Is it not time that we started honouring the heroes of non-violence so as to un-learn violence?

There are people in all parties who are fully aware of the danger of civil war in Zimbabwe and are frightened by the prospect. Are they also aware of the terrible responsibility that rests on their shoulders to warn their leaders and party colleagues against this mortal danger? Will they allow their conscience to speak and be able to act according to its verdict? Blindness by a few in a relatively minor matter can have unforeseen catastrophic consequences on a big scale. But it is also true that just one farsighted and courageous person can make all the difference, at least in the long run.

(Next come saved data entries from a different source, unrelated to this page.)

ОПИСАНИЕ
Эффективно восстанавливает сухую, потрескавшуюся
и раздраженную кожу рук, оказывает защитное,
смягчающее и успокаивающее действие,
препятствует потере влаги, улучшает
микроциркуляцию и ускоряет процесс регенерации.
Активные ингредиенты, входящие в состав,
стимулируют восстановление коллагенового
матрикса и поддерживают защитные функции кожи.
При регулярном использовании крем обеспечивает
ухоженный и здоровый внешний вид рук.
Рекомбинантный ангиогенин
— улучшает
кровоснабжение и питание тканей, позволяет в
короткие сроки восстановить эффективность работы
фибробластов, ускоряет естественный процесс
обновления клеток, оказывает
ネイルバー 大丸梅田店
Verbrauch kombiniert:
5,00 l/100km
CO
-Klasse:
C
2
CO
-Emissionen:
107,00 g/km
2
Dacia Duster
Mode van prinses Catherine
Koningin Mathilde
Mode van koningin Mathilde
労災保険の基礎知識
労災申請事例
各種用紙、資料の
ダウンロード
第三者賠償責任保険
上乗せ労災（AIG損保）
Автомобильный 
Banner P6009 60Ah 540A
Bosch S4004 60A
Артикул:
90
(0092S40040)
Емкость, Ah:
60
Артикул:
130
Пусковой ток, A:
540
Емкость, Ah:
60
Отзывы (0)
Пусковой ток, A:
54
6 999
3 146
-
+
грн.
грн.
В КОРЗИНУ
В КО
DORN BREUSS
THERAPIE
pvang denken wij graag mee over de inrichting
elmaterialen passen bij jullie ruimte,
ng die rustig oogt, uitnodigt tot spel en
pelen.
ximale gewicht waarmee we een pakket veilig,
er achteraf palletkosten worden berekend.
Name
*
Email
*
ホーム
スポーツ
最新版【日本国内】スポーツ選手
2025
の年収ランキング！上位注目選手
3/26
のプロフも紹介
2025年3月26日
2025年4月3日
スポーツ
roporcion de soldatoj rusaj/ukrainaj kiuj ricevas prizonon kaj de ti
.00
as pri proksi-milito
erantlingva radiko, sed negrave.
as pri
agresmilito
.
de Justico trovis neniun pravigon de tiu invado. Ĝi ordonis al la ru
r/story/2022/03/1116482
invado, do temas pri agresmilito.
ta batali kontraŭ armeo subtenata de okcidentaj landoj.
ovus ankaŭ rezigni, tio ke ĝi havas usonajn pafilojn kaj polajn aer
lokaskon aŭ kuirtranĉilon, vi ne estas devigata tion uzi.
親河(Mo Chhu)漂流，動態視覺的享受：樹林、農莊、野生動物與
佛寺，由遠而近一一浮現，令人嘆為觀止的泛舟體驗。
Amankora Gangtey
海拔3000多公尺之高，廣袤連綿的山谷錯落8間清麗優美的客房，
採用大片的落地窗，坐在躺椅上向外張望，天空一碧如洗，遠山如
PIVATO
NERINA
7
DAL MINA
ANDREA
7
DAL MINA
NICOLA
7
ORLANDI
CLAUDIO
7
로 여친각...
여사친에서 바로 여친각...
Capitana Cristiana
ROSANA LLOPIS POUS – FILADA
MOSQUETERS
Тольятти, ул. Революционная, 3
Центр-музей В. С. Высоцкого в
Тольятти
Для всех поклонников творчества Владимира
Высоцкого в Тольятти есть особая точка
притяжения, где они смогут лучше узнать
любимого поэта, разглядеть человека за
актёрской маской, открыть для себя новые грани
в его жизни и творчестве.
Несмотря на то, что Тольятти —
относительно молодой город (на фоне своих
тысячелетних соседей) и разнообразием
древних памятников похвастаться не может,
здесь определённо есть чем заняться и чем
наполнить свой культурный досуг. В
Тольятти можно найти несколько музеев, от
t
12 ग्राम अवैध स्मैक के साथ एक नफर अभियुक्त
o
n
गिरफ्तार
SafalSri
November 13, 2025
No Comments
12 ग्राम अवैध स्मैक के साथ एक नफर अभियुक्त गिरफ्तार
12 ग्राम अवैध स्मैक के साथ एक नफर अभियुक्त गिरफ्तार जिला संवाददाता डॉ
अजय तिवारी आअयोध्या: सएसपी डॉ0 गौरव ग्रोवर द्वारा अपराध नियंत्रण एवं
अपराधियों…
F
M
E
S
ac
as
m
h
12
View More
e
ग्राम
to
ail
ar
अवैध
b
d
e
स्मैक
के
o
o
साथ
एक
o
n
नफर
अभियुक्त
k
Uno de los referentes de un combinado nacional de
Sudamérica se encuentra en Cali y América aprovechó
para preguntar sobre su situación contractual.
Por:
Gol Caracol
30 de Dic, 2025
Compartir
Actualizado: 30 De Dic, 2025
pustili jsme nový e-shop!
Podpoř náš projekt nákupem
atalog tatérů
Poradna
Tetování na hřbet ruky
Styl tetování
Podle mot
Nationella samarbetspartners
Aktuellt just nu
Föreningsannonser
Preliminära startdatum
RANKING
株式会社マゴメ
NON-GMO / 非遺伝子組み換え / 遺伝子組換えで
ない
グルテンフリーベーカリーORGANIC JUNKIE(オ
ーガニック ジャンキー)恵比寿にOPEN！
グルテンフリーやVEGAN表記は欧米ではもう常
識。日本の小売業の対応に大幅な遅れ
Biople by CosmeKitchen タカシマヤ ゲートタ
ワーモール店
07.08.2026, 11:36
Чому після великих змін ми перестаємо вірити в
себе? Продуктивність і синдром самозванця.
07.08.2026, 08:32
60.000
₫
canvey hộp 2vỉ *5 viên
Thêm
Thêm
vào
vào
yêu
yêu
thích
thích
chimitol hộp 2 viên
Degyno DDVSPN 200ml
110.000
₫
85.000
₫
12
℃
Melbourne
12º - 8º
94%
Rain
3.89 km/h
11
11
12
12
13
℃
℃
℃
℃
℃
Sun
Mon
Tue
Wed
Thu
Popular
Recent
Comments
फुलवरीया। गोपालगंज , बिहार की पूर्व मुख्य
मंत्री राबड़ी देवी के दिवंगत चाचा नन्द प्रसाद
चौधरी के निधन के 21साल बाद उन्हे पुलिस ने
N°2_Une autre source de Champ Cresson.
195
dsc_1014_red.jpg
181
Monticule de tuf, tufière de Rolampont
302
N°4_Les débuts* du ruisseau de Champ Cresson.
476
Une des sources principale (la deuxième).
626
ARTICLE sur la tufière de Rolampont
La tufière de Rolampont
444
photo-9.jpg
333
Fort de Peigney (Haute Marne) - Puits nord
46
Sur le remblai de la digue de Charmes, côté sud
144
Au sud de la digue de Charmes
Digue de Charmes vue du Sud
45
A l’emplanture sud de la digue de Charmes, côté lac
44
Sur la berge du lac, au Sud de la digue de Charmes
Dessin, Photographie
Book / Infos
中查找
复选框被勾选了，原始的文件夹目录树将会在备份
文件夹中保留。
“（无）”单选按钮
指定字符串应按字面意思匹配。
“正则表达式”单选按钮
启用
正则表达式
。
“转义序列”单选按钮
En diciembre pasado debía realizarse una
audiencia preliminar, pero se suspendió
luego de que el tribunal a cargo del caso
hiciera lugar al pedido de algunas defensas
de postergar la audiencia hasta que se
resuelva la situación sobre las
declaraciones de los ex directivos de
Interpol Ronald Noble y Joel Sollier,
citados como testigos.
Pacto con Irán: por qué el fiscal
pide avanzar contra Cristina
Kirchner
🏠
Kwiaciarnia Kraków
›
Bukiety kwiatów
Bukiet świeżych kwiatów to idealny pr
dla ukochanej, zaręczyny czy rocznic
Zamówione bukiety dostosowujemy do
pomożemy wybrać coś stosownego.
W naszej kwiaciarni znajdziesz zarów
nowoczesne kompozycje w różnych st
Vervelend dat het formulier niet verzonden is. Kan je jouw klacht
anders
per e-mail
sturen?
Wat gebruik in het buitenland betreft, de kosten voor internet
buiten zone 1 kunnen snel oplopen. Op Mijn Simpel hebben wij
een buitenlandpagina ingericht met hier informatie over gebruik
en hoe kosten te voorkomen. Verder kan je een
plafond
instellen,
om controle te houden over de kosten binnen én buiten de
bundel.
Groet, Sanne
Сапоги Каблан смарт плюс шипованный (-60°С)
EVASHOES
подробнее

Many abhorred the mass slaughter of Word War II, but in the end they took part in it "for the fatherland". Very few said, "No, my conscience does not allow me to kill". Franz Jaegerstaetter said so, knowing he would die under the guillotine. He will be remembered long after all the heroic warriors have been forgotten.
A priest friend of mine refused to leave his flock. Later people said he died because he was politically naive. I know he died because his conscience would not allow him to run away. We need an uprising of the conscience. We need a revolution, not of the gun, but of throwing the guns away. We need heroes that listen to and act on the voice of their conscience, that risk their lives, not to kill, but to save lives.

Oskar Wermter was born in 1942 in Germany, a Jesuit since 1961, arrived in Zimbabwe, then Rhodesia - in 1966. Worked as a pastoral priest, writer and broadcaster and since 1987 as social communications secretary of the Zimbabwe Catholic Bishops'Conference.